• **Task brief**:
Provide only the number of lines below that contain the word "archivos".
###
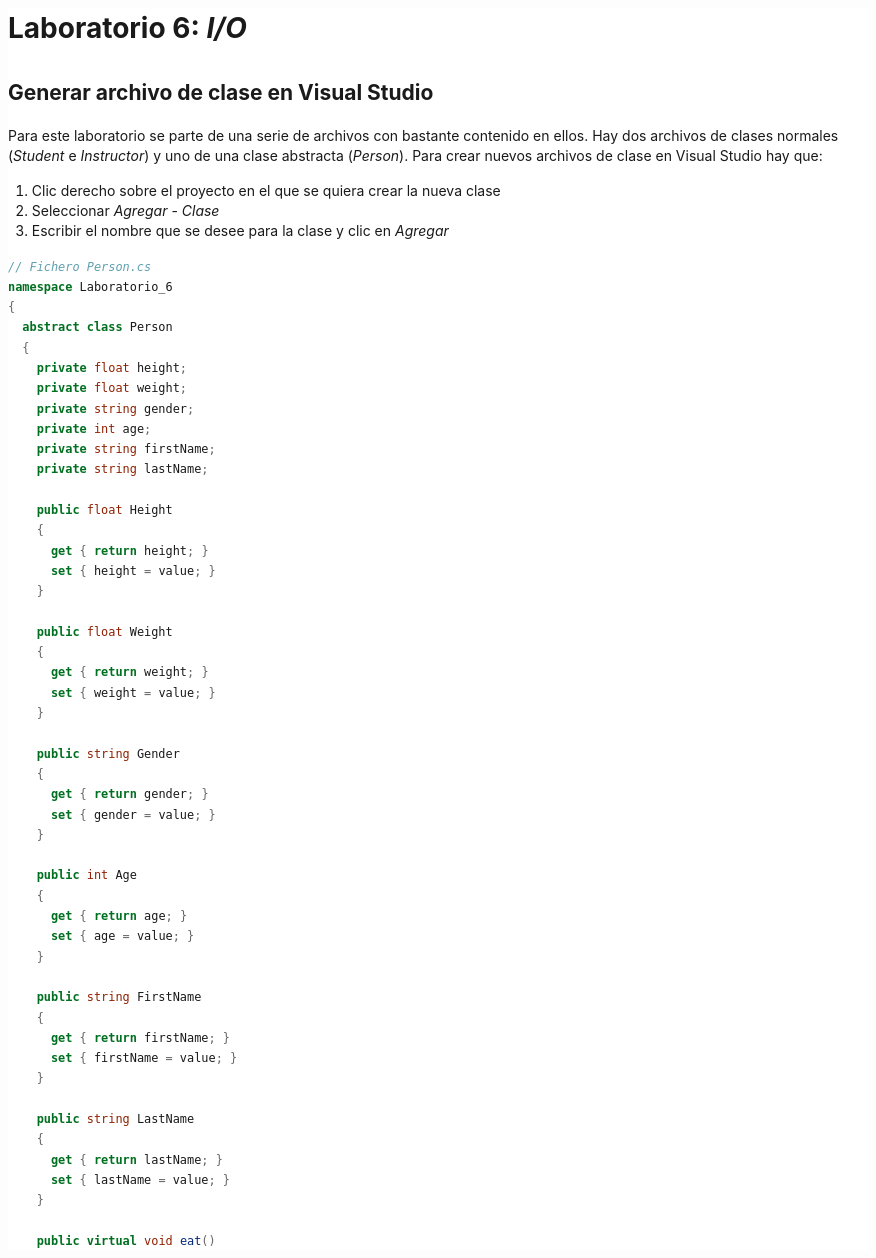 # Laboratorio 6: *I/O*

## Generar archivo de clase en Visual Studio

Para este laboratorio se parte de una serie de archivos con bastante contenido en ellos.
Hay dos archivos de clases normales (*Student* e *Instructor*) y uno de una clase abstracta (*Person*).
Para crear nuevos archivos de clase en Visual Studio hay que:

1. Clic derecho sobre el proyecto en el que se quiera crear la nueva clase
2. Seleccionar *Agregar* - *Clase*
3. Escribir el nombre que se desee para la clase y clic en *Agregar*

```csharp
// Fichero Person.cs
namespace Laboratorio_6
{
  abstract class Person
  {
    private float height;
    private float weight;
    private string gender;
    private int age;
    private string firstName;
    private string lastName;

    public float Height
    {
      get { return height; }
      set { height = value; }
    }

    public float Weight
    {
      get { return weight; }
      set { weight = value; }
    }

    public string Gender
    {
      get { return gender; }
      set { gender = value; }
    }

    public int Age
    {
      get { return age; }
      set { age = value; }
    }

    public string FirstName
    {
      get { return firstName; }
      set { firstName = value; }
    }

    public string LastName
    {
      get { return lastName; }
      set { lastName = value; }
    }

    public virtual void eat()
```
###
• **Response below**:
3